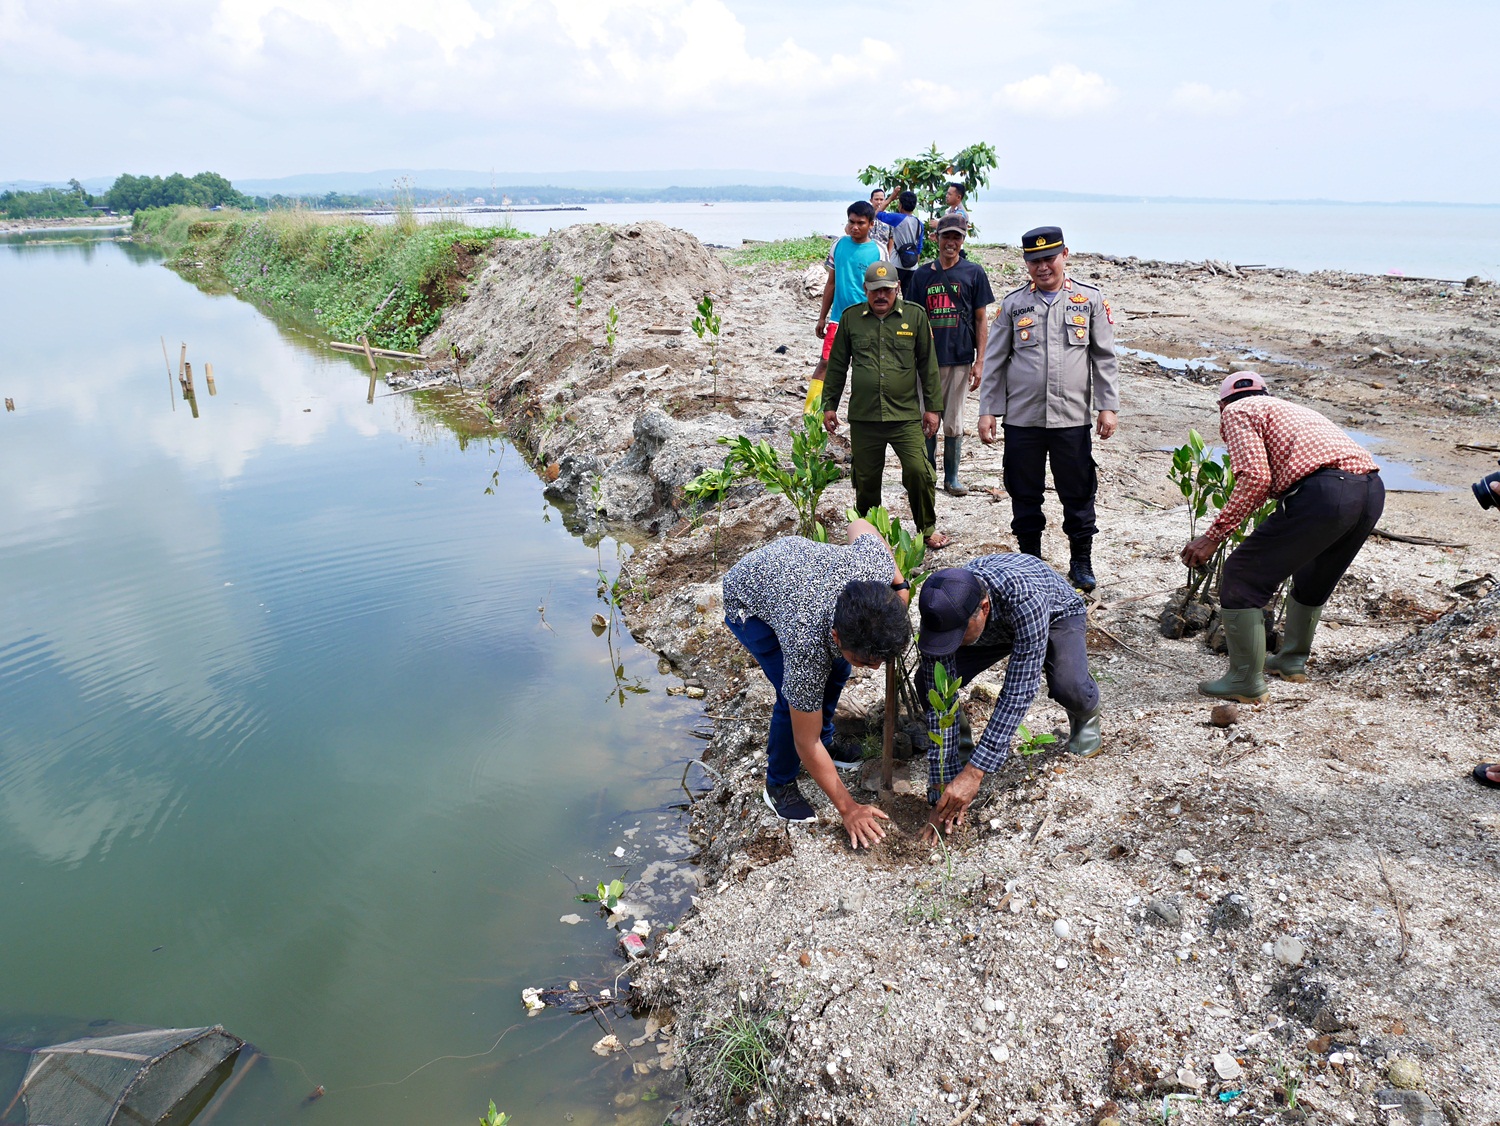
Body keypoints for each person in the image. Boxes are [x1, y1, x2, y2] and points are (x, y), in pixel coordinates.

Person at [1180, 373, 1384, 703]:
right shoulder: (1288, 409)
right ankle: (1291, 660)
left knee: (1242, 574)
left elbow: (1256, 479)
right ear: (1266, 392)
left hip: (1326, 491)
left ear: (1221, 406)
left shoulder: (1238, 411)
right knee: (1315, 572)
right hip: (1371, 490)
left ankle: (1245, 681)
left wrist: (1213, 536)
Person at [721, 519, 912, 847]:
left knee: (838, 671)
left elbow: (860, 524)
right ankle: (778, 783)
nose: (874, 668)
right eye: (867, 661)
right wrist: (848, 807)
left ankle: (829, 738)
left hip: (799, 568)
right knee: (792, 696)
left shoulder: (874, 565)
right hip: (749, 600)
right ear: (835, 636)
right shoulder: (806, 640)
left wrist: (900, 586)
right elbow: (804, 742)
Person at [917, 559, 1102, 840]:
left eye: (956, 636)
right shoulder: (942, 605)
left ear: (984, 608)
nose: (949, 645)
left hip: (1054, 614)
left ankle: (1086, 714)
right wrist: (941, 785)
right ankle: (962, 751)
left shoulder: (1025, 596)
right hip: (987, 630)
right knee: (926, 682)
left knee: (1068, 686)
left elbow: (1019, 689)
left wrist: (974, 773)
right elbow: (938, 695)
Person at [978, 225, 1120, 592]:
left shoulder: (1088, 301)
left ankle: (1081, 561)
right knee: (1024, 491)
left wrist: (1107, 406)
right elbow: (994, 362)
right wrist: (988, 410)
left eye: (1048, 258)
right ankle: (1030, 561)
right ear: (1026, 263)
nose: (1042, 267)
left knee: (1078, 491)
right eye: (1034, 261)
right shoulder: (1013, 304)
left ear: (1064, 255)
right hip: (1023, 419)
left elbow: (1103, 358)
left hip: (1071, 419)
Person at [823, 261, 948, 550]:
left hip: (904, 415)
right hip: (865, 417)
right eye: (875, 290)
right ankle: (869, 536)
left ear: (897, 289)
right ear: (866, 290)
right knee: (866, 479)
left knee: (919, 470)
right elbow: (838, 365)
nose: (881, 295)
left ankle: (926, 527)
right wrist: (830, 403)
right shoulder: (851, 318)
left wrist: (933, 408)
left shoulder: (915, 316)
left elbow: (928, 366)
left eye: (887, 290)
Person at [905, 213, 996, 497]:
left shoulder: (974, 273)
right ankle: (929, 471)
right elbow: (914, 318)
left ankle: (952, 477)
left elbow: (981, 319)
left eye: (957, 237)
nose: (951, 243)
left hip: (959, 358)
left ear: (963, 239)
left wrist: (980, 361)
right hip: (927, 360)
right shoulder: (922, 275)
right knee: (927, 417)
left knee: (955, 420)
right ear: (936, 238)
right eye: (946, 237)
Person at [805, 201, 887, 414]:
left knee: (867, 367)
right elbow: (831, 282)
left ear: (871, 224)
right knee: (825, 363)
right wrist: (822, 316)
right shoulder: (838, 245)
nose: (855, 227)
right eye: (851, 222)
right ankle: (811, 412)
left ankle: (865, 412)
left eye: (861, 223)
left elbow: (888, 289)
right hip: (838, 318)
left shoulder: (878, 251)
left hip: (868, 319)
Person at [881, 189, 925, 290]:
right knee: (908, 295)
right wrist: (914, 261)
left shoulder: (897, 218)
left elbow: (877, 214)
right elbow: (919, 246)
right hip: (912, 265)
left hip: (896, 263)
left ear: (900, 205)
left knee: (891, 291)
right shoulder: (919, 223)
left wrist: (890, 198)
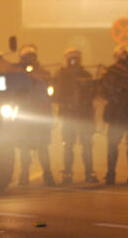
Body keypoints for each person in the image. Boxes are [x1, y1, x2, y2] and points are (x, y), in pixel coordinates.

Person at [98, 46, 128, 184]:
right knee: (115, 145)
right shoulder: (110, 72)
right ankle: (111, 175)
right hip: (117, 115)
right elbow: (102, 92)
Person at [52, 48, 97, 184]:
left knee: (77, 146)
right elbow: (56, 95)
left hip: (78, 116)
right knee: (74, 146)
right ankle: (76, 173)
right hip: (74, 116)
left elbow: (93, 94)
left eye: (75, 58)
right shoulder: (62, 75)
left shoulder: (65, 75)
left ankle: (76, 173)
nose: (73, 61)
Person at [15, 44, 55, 187]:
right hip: (25, 117)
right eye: (27, 57)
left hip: (39, 117)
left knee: (42, 148)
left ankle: (48, 176)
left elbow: (49, 93)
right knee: (25, 149)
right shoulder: (16, 73)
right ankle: (24, 175)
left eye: (32, 57)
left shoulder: (43, 74)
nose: (30, 60)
-----
# REQUIREMENT
Repeat all of the entries above exactly. Keep pictures out of it.

# ANSWER TO THIS PROBLEM
Body keypoints for each person in the image. Boxes are [x1, y1, x2, y2] and points are (x, y), in pixel coordinates.

Person at [1180, 373, 1384, 703]:
right shoulder: (1288, 409)
right ankle: (1291, 660)
left knee: (1242, 574)
left elbow: (1256, 479)
right ear: (1266, 392)
left hip: (1326, 491)
left ear: (1221, 406)
left shoulder: (1238, 411)
right knee: (1315, 572)
right hip: (1371, 490)
left ankle: (1245, 681)
left wrist: (1213, 536)
Person at [721, 519, 912, 847]:
left knee: (838, 671)
left elbow: (860, 524)
right ankle: (778, 783)
nose: (874, 668)
right eye: (867, 661)
right wrist: (848, 807)
left ankle: (829, 738)
left hip: (799, 568)
right knee: (792, 696)
left shoulder: (874, 565)
right hip: (749, 600)
right ear: (835, 636)
right shoulder: (806, 640)
left wrist: (900, 586)
right elbow: (804, 742)
Person at [917, 559, 1102, 840]:
left eye: (956, 636)
right shoulder: (942, 605)
left ear: (984, 608)
nose: (949, 645)
left hip: (1054, 614)
left ankle: (1086, 714)
right wrist: (941, 785)
right ankle: (962, 751)
left shoulder: (1025, 596)
right hip: (987, 630)
right knee: (926, 682)
left knee: (1068, 686)
left elbow: (1019, 689)
left wrist: (974, 773)
right elbow: (938, 695)
Person at [978, 225, 1120, 592]:
left shoulder: (1088, 301)
left ankle: (1081, 561)
right knee: (1024, 491)
left wrist: (1107, 406)
right elbow: (994, 362)
right wrist: (988, 410)
left eye: (1048, 258)
right ankle: (1030, 561)
right ear: (1026, 263)
nose: (1042, 267)
left knee: (1078, 491)
right eye: (1034, 261)
right shoulder: (1013, 304)
left ear: (1064, 255)
right hip: (1023, 419)
left elbow: (1103, 358)
left hip: (1071, 419)
Person at [823, 261, 948, 550]:
left hip: (904, 415)
right hip: (865, 417)
right eye: (875, 290)
right ankle: (869, 536)
left ear: (897, 289)
right ear: (866, 290)
right knee: (866, 479)
left knee: (919, 470)
right elbow: (838, 365)
nose: (881, 295)
left ankle: (926, 527)
right wrist: (830, 403)
right shoulder: (851, 318)
left wrist: (933, 408)
left shoulder: (915, 316)
left elbow: (928, 366)
left eye: (887, 290)
Person at [905, 213, 996, 497]:
left shoulder: (974, 273)
right ankle: (929, 471)
right elbow: (914, 318)
left ankle: (952, 477)
left elbow: (981, 319)
left eye: (957, 237)
nose: (951, 243)
left hip: (959, 358)
left ear: (963, 239)
left wrist: (980, 361)
right hip: (927, 360)
right shoulder: (922, 275)
right knee: (927, 417)
left knee: (955, 420)
right ear: (936, 238)
right eye: (946, 237)
Person at [805, 201, 887, 414]:
left knee: (867, 367)
right elbow: (831, 282)
left ear: (871, 224)
right knee: (825, 363)
right wrist: (822, 316)
right shoulder: (838, 245)
nose: (855, 227)
right eye: (851, 222)
right ankle: (811, 412)
left ankle: (865, 412)
left eye: (861, 223)
left elbow: (888, 289)
right hip: (838, 318)
left shoulder: (878, 251)
left hip: (868, 319)
Person at [881, 189, 925, 290]:
right knee: (908, 295)
right wrist: (914, 261)
left shoulder: (897, 218)
left elbow: (877, 214)
right elbow: (919, 246)
right hip: (912, 265)
left hip: (896, 263)
left ear: (900, 205)
left knee: (891, 291)
right shoulder: (919, 223)
left wrist: (890, 198)
Body keypoints for each person in the image. Boxes are [x1, y1, x2, y2] and points are (x, y), in pixel coordinates.

Person at [98, 46, 128, 184]:
right knee: (115, 145)
right shoulder: (110, 72)
right ankle: (111, 175)
right hip: (117, 115)
right elbow: (102, 92)
Person at [52, 48, 97, 184]:
left knee: (77, 146)
right elbow: (56, 95)
left hip: (78, 116)
right knee: (74, 146)
right ankle: (76, 173)
right hip: (74, 116)
left elbow: (93, 94)
left eye: (75, 58)
right shoulder: (62, 75)
left shoulder: (65, 75)
left ankle: (76, 173)
nose: (73, 61)
Person at [15, 44, 55, 187]:
right hip: (25, 117)
right eye: (27, 57)
left hip: (39, 117)
left knee: (42, 148)
left ankle: (48, 176)
left elbow: (49, 93)
right knee: (25, 149)
right shoulder: (16, 73)
right ankle: (24, 175)
left eye: (32, 57)
left shoulder: (43, 74)
nose: (30, 60)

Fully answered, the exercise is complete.